Rare "boomerang" earthquake detected under the Atlantic Ocean for the first time
For years, scientists have been attempting to track an extremely rare "boomerang" earthquake. Now, they've recorded one in the ocean for the first time — and it's even more bizarre than they expected.
Earthquakes are the result of rocks breaking on a fault, which is a boundary between two plates. A "boomerang" earthquake, also known as a "back-propagating supershear rupture," means the fracture travels away from the initial crack before returning to it at even faster speeds, scientists said.

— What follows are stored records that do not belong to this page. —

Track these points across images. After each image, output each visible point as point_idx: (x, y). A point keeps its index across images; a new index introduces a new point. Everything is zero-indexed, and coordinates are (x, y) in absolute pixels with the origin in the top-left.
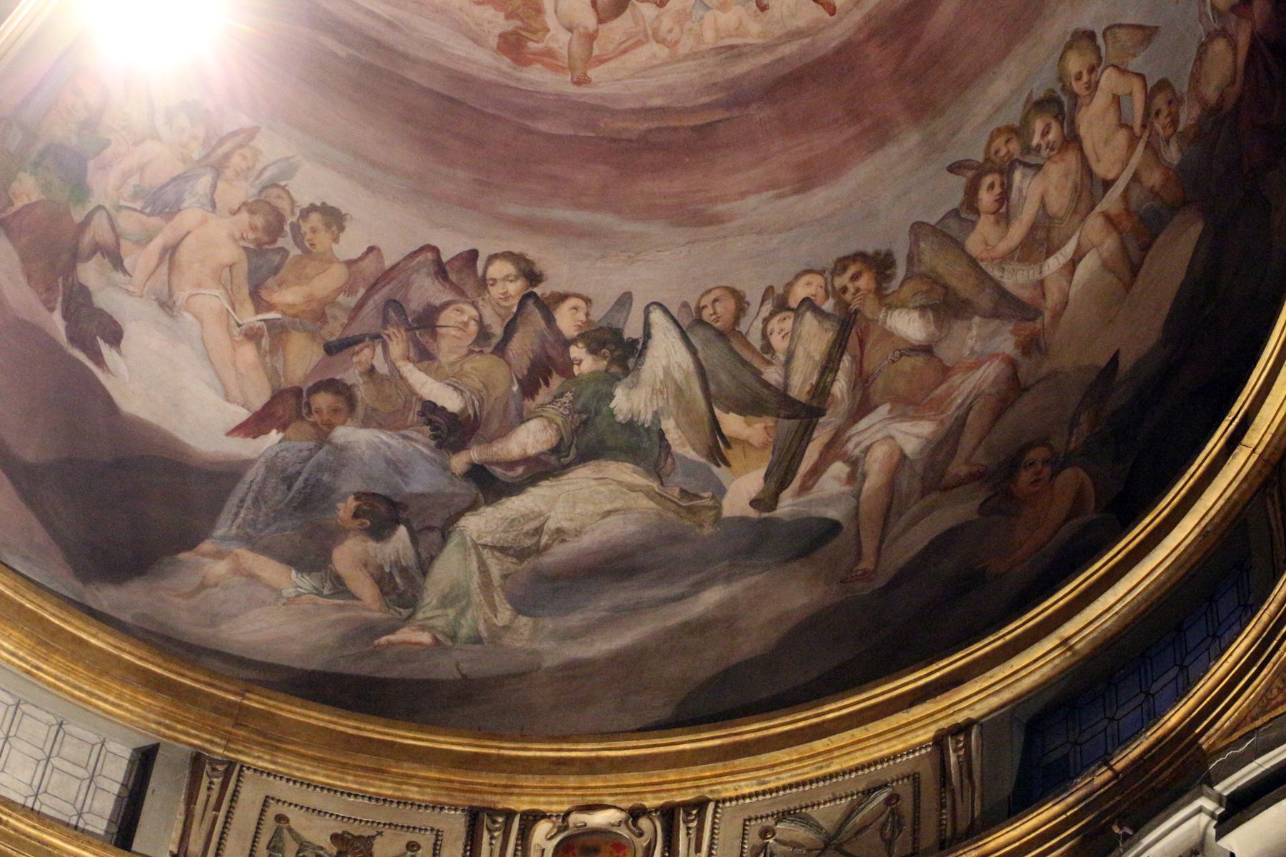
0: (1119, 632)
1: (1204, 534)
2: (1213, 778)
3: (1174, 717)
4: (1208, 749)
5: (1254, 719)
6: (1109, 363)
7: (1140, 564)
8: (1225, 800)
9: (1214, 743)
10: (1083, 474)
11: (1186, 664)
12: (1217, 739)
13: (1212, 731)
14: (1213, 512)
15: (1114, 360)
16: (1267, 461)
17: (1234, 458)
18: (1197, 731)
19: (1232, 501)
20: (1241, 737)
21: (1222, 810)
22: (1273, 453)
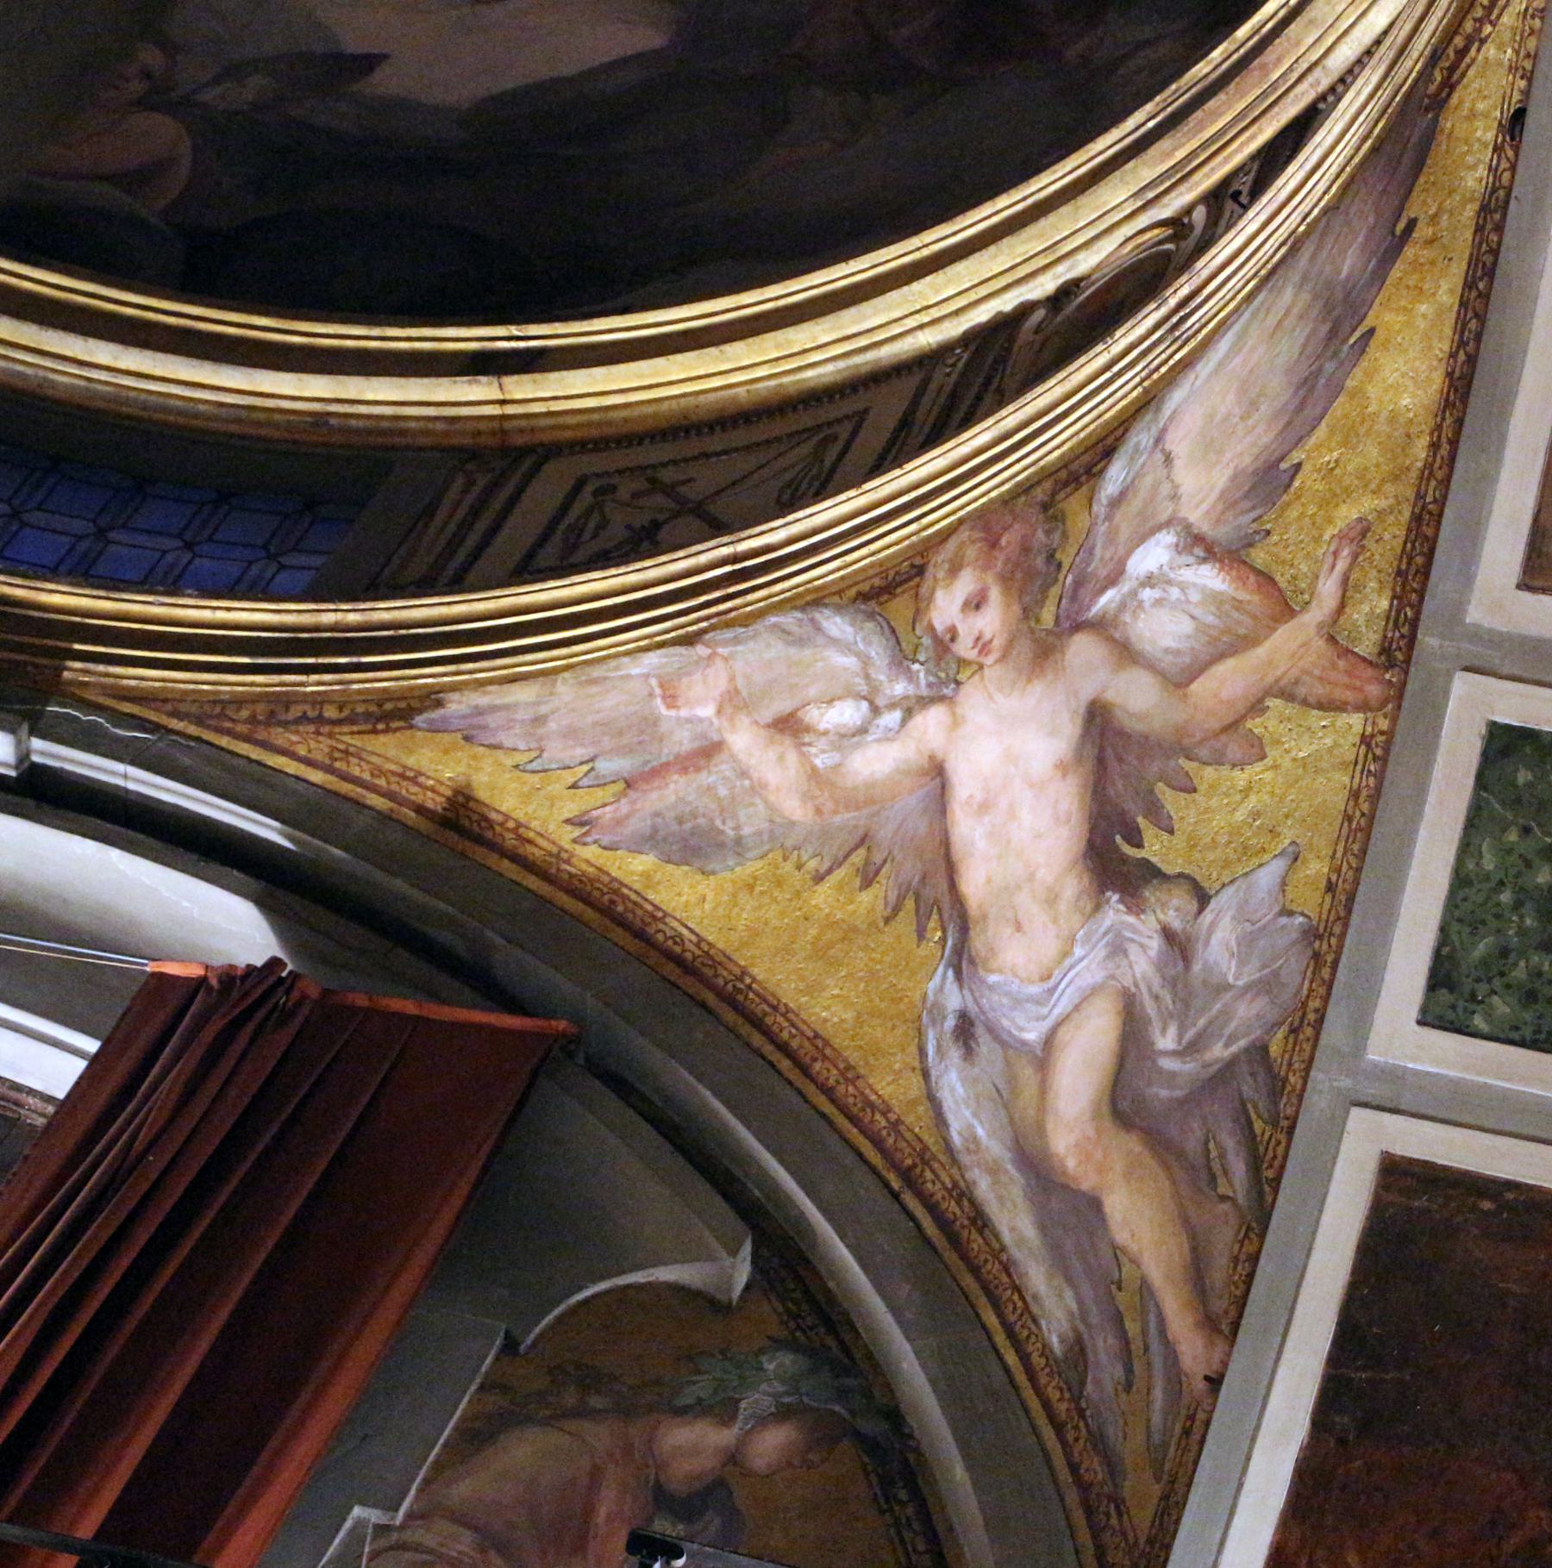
0: (58, 402)
1: (320, 419)
2: (41, 724)
3: (60, 597)
4: (71, 683)
5: (175, 714)
6: (355, 58)
7: (195, 362)
8: (26, 764)
9: (86, 684)
10: (185, 148)
11: (112, 535)
12: (94, 685)
13: (101, 668)
14: (363, 409)
15: (369, 63)
16: (504, 432)
17: (470, 382)
18: (77, 647)
19: (402, 424)
20: (133, 716)
21: (13, 773)
22: (521, 431)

Large earthquakes are capable of destroying buildings and triggering tsunamis, so understanding how they work is imperative to assessing potential hazards and implementing warning systems for future quakes.
According to a new study in the journal Nature Geoscience, a team, led by scientists from the University of Southampton and Imperial College London, successfully recorded a magnitude 7.1 earthquake on August 29, 2016. It ran along the Romanche fracture zone, a 560-mile-long fault line under the Atlantic Ocean near the equator, between Brazil and Africa.
Scientists say that large — meaning magnitude 7 or higher — quakes are difficult to study because they often set off a series of chain reactions along intricate networks of faults. Faults under the ocean have simple shapes, but they are located far away from seismometer networks on land, so an underwater network of seismometers is needed.
Researchers said the quake traveled in one direction between the South American and African tectonic plates, then boomeranged back to the start at ultra-fast speeds — breaking the "seismic sound barrier" — a sonic boom of sorts.
An analysis revealed the quake had two distinct phases. The rupture traveled upward and eastward first, before suddenly reversing and heading back west to the center of the fault at an accelerated speed of 3.7 miles per second.
Scientists aren't exactly sure how this occurred, but they believe the first phase somehow triggered its more aggressive counterpart.
Only a handful of boomerang earthquakes have ever been recorded — the phenomenon has mostly been theoretical, until now.
"Whilst scientists have found that such a reversing rupture mechanism is possible from theoretical models, our new study provides some of the clearest evidence for this enigmatic mechanism occurring in a real fault," lead author Dr. Stephen Hicks, from the Department of Earth Sciences and Engineering at Imperial College London, said in a press release.
"Even though the fault structure seems simple, the way the earthquake grew was not, and this was completely opposite to how we expected the earthquake to look before we started to analyze the data."
Scientists said that if a similar type of quake occurred on land, it would drastically affect the amount of ground shaking — and possibly widen the affected area. Successfully tracking more boomerang quakes would allow researchers to better predict and assess the hazards from such events, improving impact forecasts.